» **Prompt**:
Search the material for the string "pixels", then return every line where it is found.

» **Recorded data**:
========
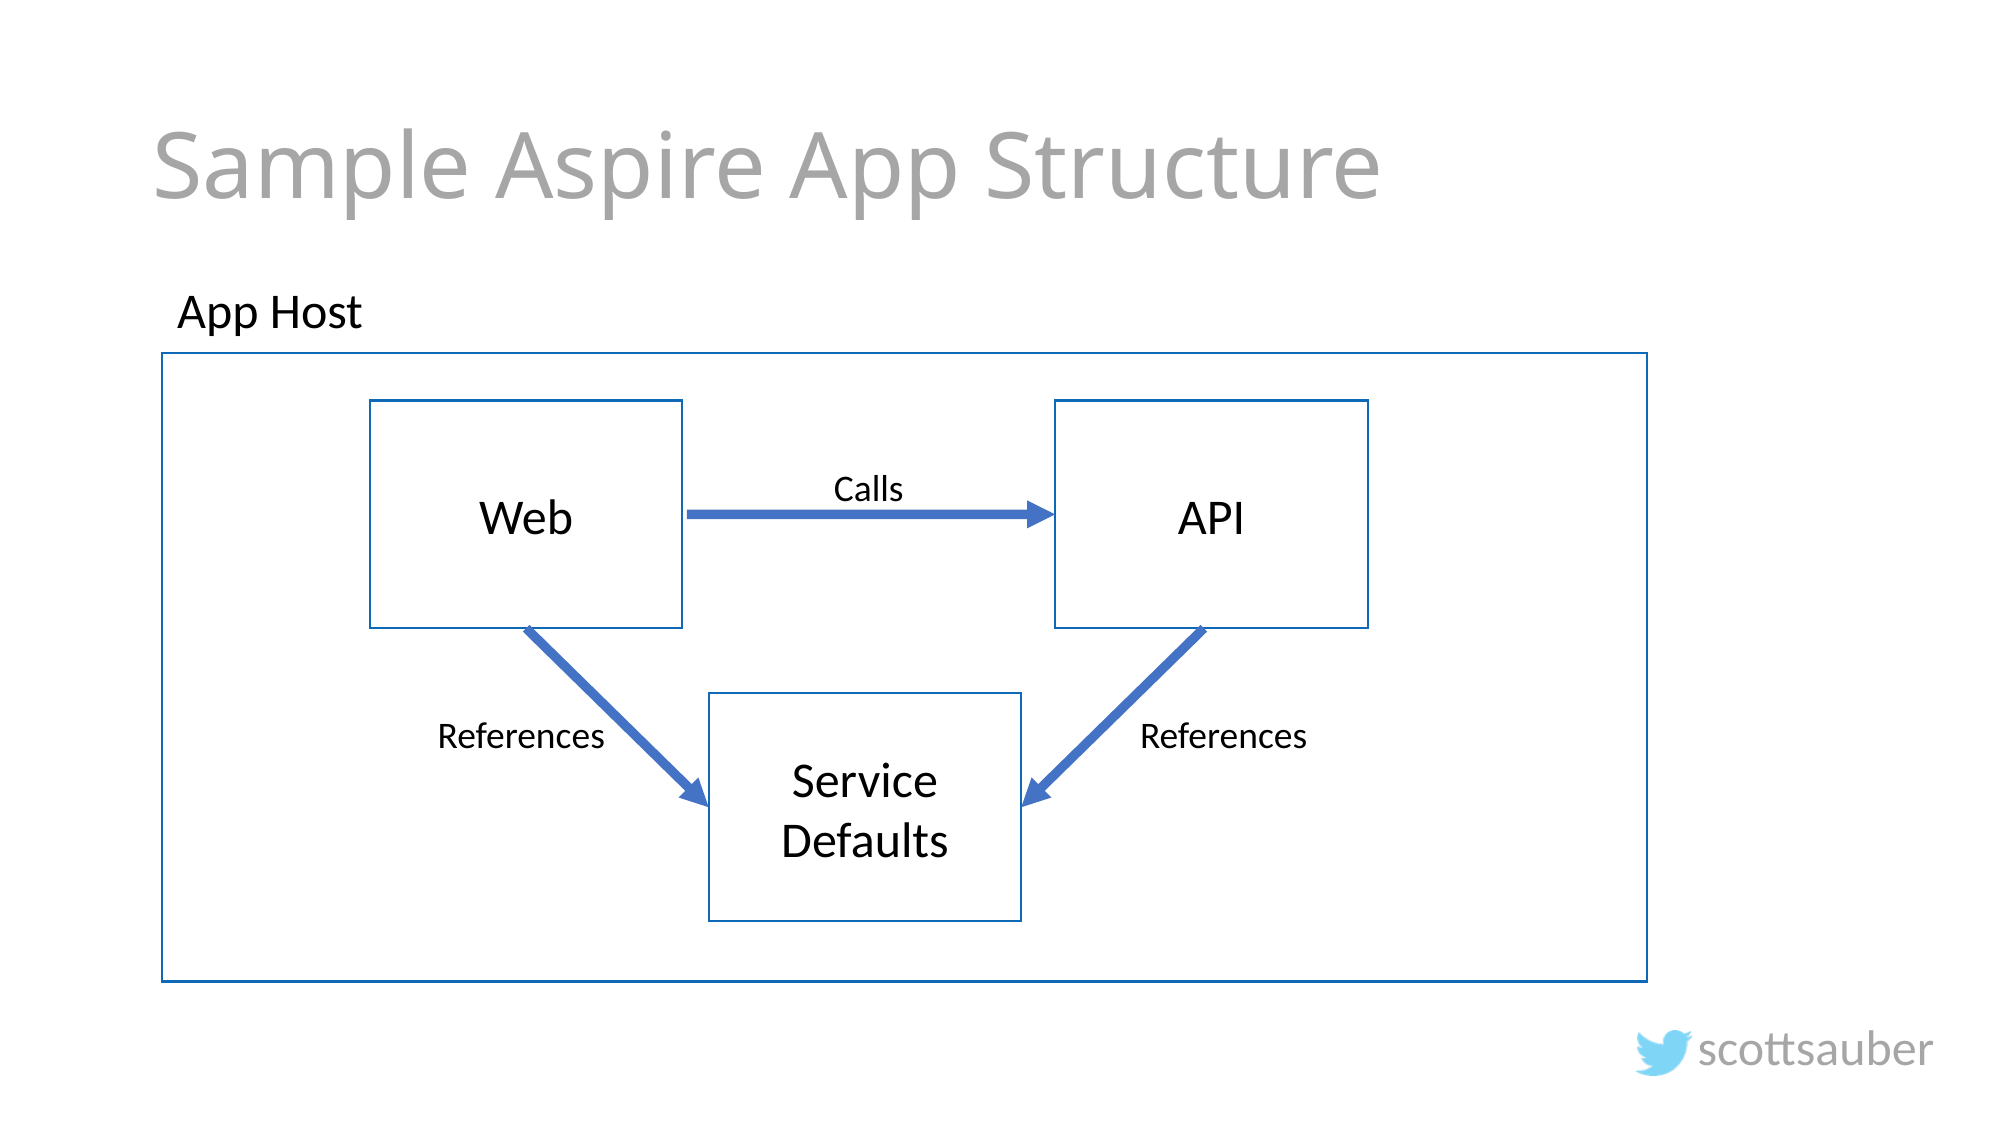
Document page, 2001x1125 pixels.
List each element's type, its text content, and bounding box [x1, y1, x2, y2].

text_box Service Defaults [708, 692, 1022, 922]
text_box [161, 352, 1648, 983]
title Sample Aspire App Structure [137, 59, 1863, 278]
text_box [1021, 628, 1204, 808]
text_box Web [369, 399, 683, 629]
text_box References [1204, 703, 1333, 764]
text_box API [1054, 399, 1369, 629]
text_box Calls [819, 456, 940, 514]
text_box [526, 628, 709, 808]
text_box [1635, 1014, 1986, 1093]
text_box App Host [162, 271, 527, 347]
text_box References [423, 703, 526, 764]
========
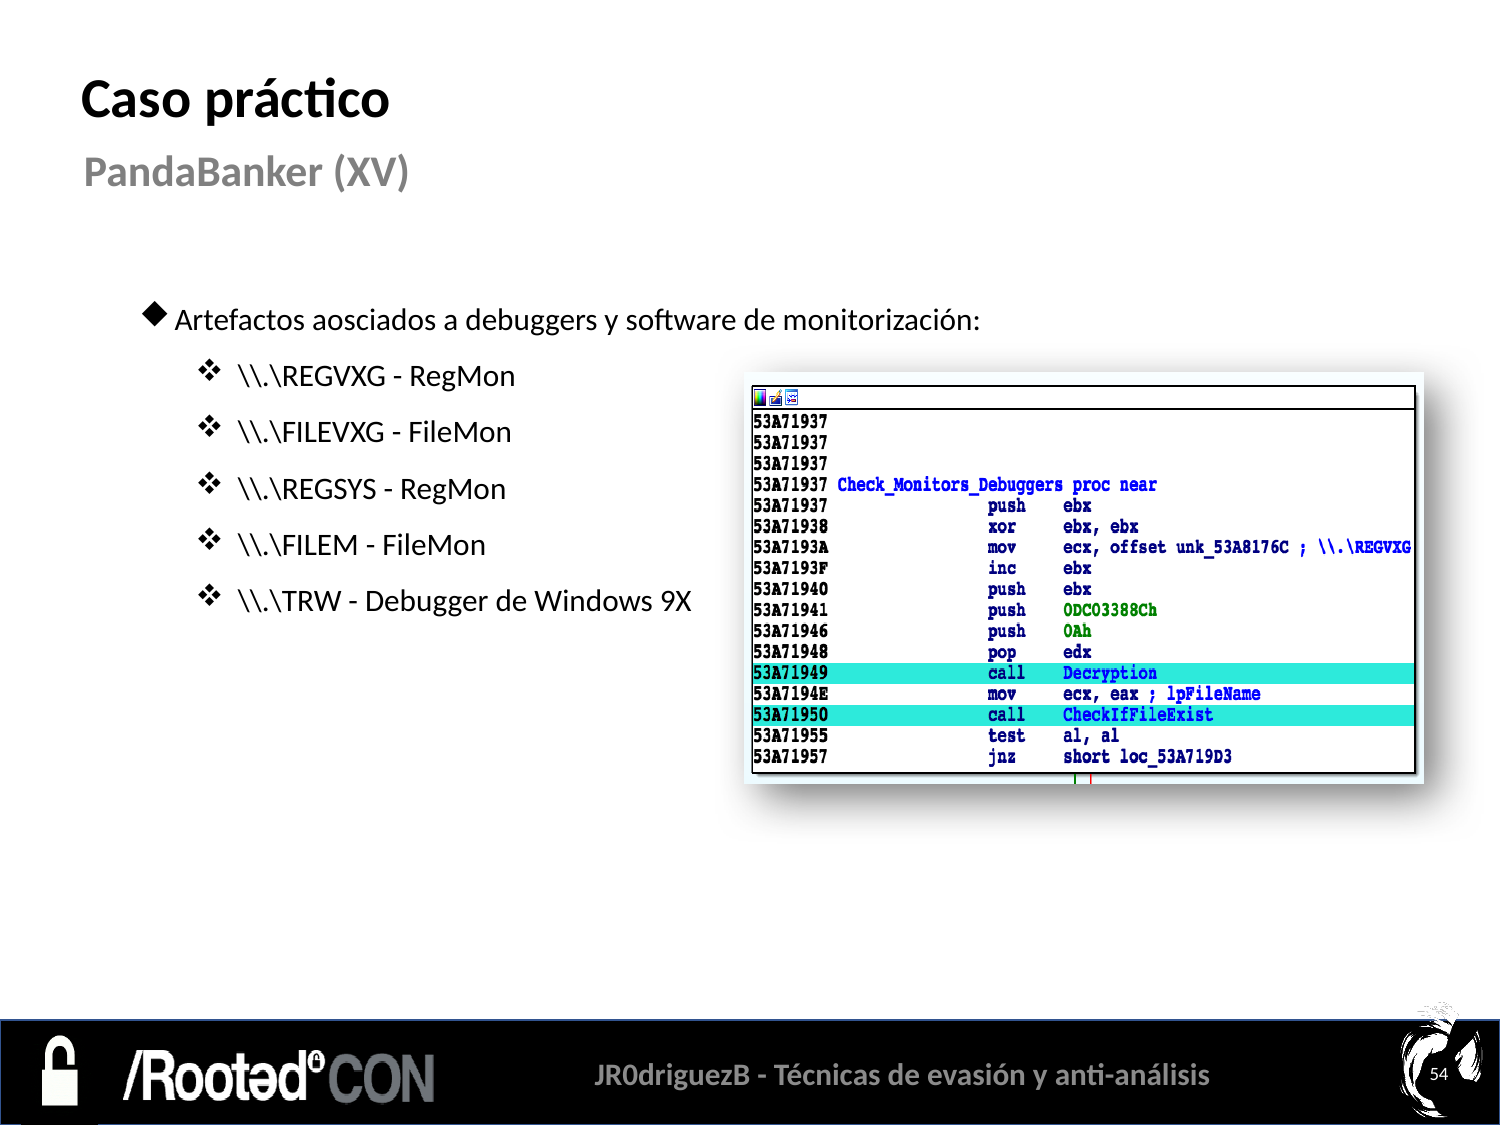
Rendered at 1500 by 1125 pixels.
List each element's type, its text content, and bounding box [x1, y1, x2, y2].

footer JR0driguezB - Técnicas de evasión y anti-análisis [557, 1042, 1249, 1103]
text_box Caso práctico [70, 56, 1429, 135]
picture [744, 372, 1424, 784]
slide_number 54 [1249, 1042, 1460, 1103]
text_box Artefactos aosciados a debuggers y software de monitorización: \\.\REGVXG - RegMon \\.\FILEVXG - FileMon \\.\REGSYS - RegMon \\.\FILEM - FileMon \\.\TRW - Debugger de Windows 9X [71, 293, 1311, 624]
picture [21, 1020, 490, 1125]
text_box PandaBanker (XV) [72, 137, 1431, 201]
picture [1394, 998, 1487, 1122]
========
» **Solution**:
Document page, 2001x1125 pixels.
Rendered at 1500 by 1125 pixels.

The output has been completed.